Jede Fraktion des Landtags wird zwei Mitglieder und zwei Ersatzmitglieder in den Ausschuss entsenden, zudem kann jede Landtagspartei von einem Mitarbeiter unterstützt werden. Die konstituierende Sitzung des Untersuchungsausschusses wird am 30. Jänner stattfinden. Voraussichtlich in geheimer Wahl wird dann auch ein Vorsitzender und ein stellvertretender Vorsitzender für den Ausschuss bestimmt.

Sowohl die FPÖ als auch die Grünen erhoben zuletzt Anspruch auf den Vorsitz. Bei Stimmengleichheit findet ein zweiter Wahlgang statt, gibt es auch hier keine Mehrheit für einen Kandidaten, entscheidet das Los. Das war etwa beim Olympia-Untersuchungsausschuss der Fall, der im Herbst 2009 zusammentrat.

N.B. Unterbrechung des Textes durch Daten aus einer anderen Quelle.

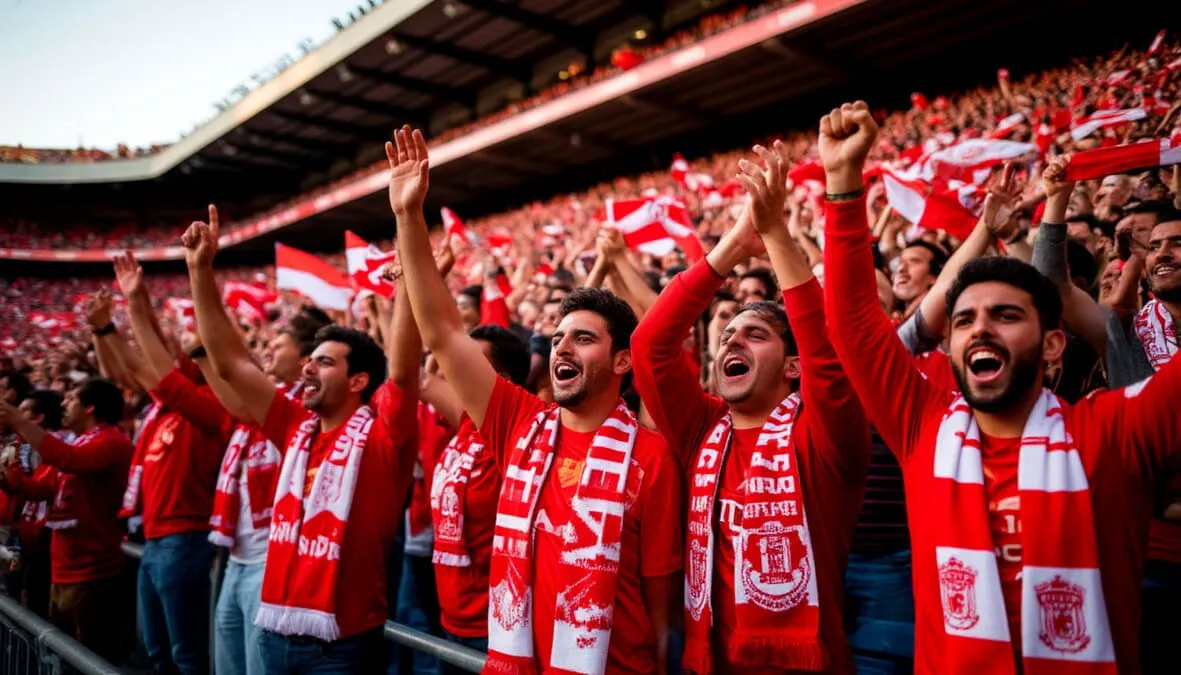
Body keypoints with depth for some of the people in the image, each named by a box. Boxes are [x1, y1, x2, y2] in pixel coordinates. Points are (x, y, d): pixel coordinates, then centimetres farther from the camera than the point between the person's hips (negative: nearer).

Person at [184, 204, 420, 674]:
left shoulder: (382, 435, -11)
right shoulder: (297, 427, 5)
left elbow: (403, 367, -26)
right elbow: (229, 361, 7)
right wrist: (200, 269, 2)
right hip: (277, 631, 6)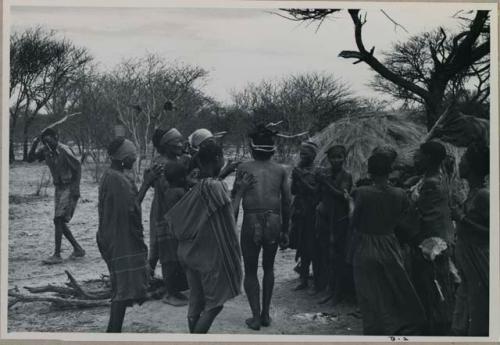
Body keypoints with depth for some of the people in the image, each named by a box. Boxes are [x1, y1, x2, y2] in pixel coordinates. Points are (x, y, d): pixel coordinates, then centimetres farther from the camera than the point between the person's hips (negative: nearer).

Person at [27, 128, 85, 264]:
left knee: (58, 220, -13)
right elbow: (30, 159, 3)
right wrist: (34, 144, -11)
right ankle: (78, 249, 20)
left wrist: (75, 188, -17)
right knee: (60, 222, 9)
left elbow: (77, 167, -15)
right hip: (59, 188, 8)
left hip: (69, 188, -8)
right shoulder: (45, 150, 3)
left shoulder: (64, 150, -18)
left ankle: (57, 255, -11)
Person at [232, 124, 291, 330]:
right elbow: (286, 203, 8)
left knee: (250, 271, 12)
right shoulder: (281, 170, 8)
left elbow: (235, 199, 1)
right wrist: (285, 231, 16)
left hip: (251, 223, -2)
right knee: (268, 268, 21)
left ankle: (256, 317, 6)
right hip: (274, 223, 2)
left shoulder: (244, 168, 2)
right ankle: (265, 314, 22)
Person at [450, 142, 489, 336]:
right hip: (467, 267, 9)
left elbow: (491, 233, -22)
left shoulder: (483, 196, -17)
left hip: (479, 269, -9)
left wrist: (462, 218, -20)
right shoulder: (473, 193, 10)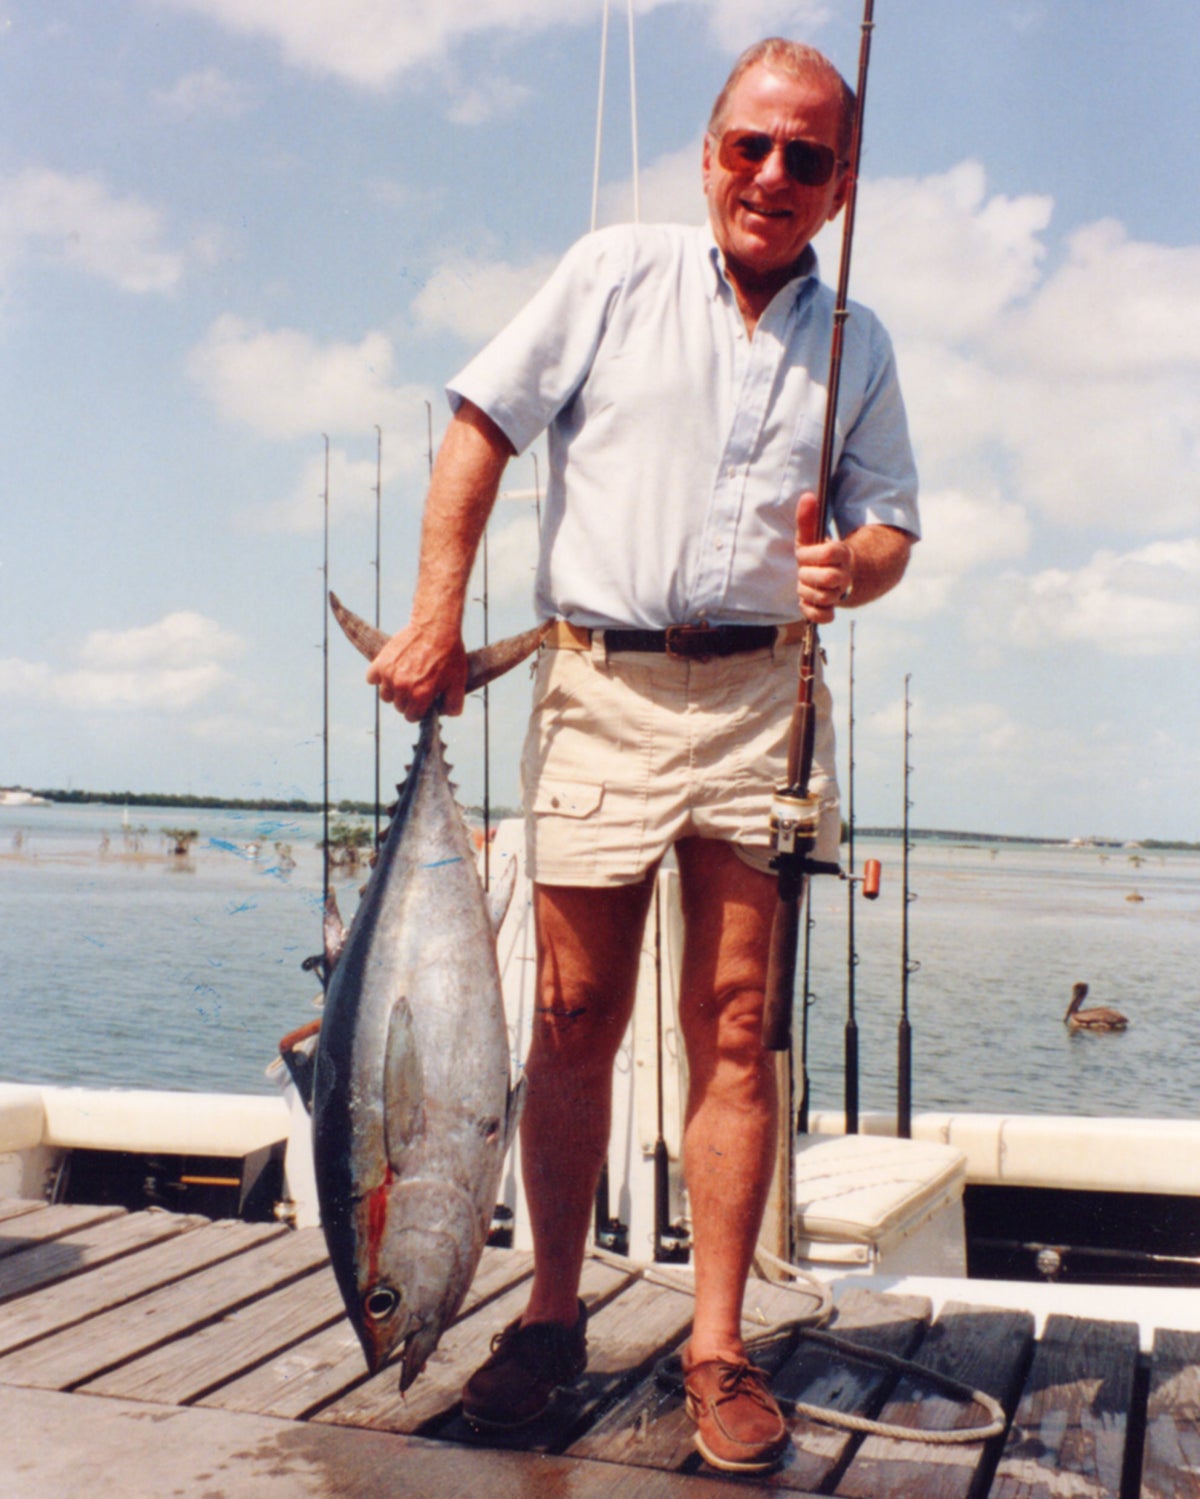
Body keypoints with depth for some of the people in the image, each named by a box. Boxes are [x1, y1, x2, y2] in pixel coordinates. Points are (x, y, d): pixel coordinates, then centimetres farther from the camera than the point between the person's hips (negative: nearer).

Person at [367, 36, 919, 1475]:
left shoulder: (856, 343, 14)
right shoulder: (615, 273, 7)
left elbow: (890, 522, 15)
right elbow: (482, 426, 4)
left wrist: (851, 567, -10)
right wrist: (436, 618, -5)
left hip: (758, 695, 2)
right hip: (599, 683, -1)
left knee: (735, 1029, 0)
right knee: (575, 1019, 2)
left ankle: (718, 1352, 8)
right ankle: (551, 1318, 16)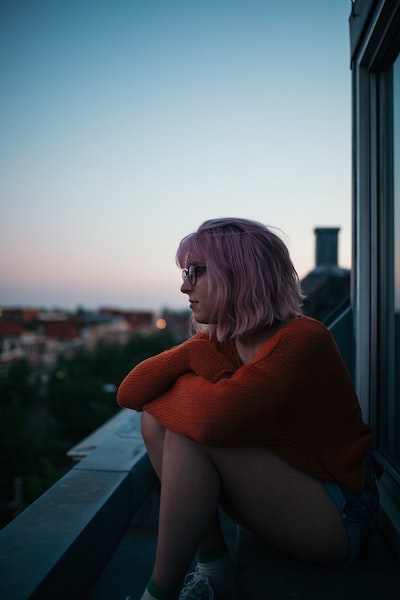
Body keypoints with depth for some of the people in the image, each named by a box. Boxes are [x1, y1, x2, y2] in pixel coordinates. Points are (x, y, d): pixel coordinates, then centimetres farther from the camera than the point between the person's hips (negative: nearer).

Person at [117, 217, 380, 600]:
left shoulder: (302, 339, -23)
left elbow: (216, 416, -38)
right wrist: (192, 357, -22)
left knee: (191, 429, -25)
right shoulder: (215, 341, 0)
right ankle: (213, 566, -3)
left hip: (338, 518, -7)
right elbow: (130, 392, -6)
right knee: (158, 418, -6)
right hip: (278, 493, 7)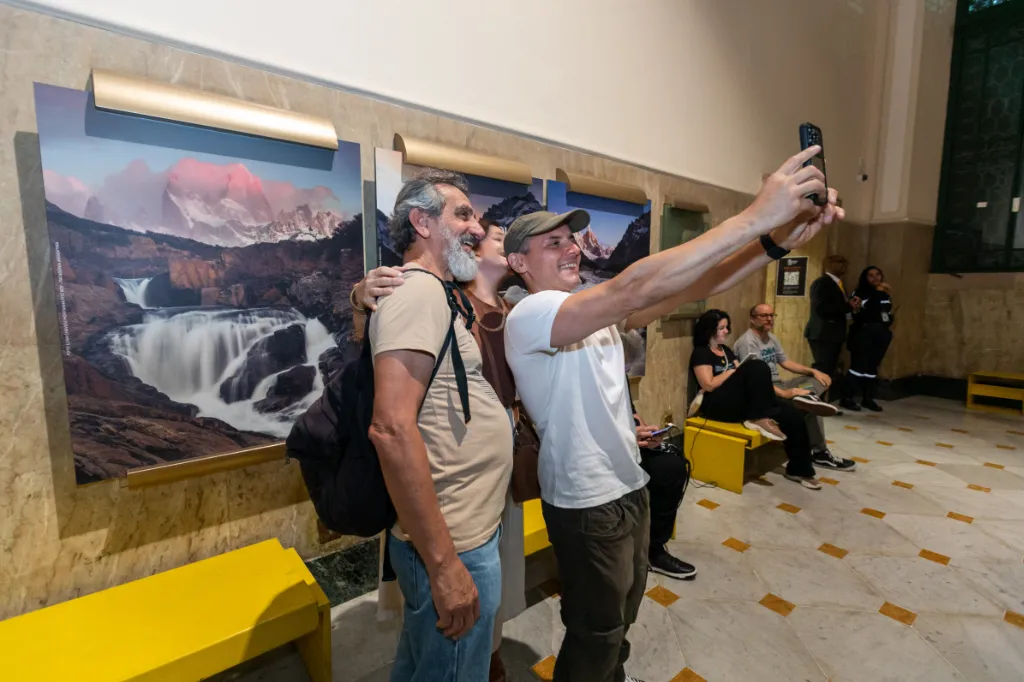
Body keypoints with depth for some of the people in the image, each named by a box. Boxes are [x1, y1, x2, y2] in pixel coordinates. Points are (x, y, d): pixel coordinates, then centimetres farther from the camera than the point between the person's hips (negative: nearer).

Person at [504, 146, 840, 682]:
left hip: (629, 486, 8)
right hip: (587, 503, -8)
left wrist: (779, 241, -18)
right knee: (596, 634, 13)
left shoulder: (598, 311, 4)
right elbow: (635, 288, -36)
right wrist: (756, 217, -35)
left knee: (622, 614, 28)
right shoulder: (529, 316, -22)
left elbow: (685, 291, -5)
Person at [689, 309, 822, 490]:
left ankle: (799, 469, 1)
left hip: (740, 403, 8)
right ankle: (759, 418, -19)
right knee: (758, 368, -26)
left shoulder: (726, 350, 20)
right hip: (717, 405, -8)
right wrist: (734, 370, -9)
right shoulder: (701, 353, -5)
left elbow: (744, 379, 17)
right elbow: (709, 385, -15)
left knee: (791, 413, -11)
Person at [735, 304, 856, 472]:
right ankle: (819, 452, -9)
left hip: (779, 385, 10)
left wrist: (813, 371, 3)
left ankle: (807, 396, -22)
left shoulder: (772, 338, 15)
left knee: (820, 379, 3)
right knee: (810, 407, -22)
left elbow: (786, 362, 18)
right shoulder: (748, 342, -17)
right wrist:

ÖVP wie FPÖ hatten am Mittwoch Anträge zur Einrichtung des Untersuchungsausschusses eingebracht. Für die Befragung der Auskunftspersonen und Sachverständigen wurde bereits vor der Sitzung der Salzburger Richter Anton Wagner beauftragt.

Der Klubvorsitzende der SPÖ, Roland Meisl, forderte im Finanzüberwachungsausschuss eine rasche Festlegung über Zeitplan und Arbeitsweise des U-Ausschusses. "Beim Olympia-Untersuchungsausschuss haben wir vom Ende der Diskussion des Untersuchungsgegenstands bis zur ersten Zeugeneinvernahme drei Monate gebraucht. Das können wir uns dieses Mal nicht leisten." Auch die Grüne LAbg. Astrid Rössler - sie hatte den Vorsitz des Olympia-Ausschusses inne - regte deshalb am Mittwoch an, möglichst rasch die Übermittlung von Unterlagen anzudenken und zumindest die Richtlinien für Veranlagungen des Landes von der Finanzabteilung so früh wie möglich herbeizuschaffen.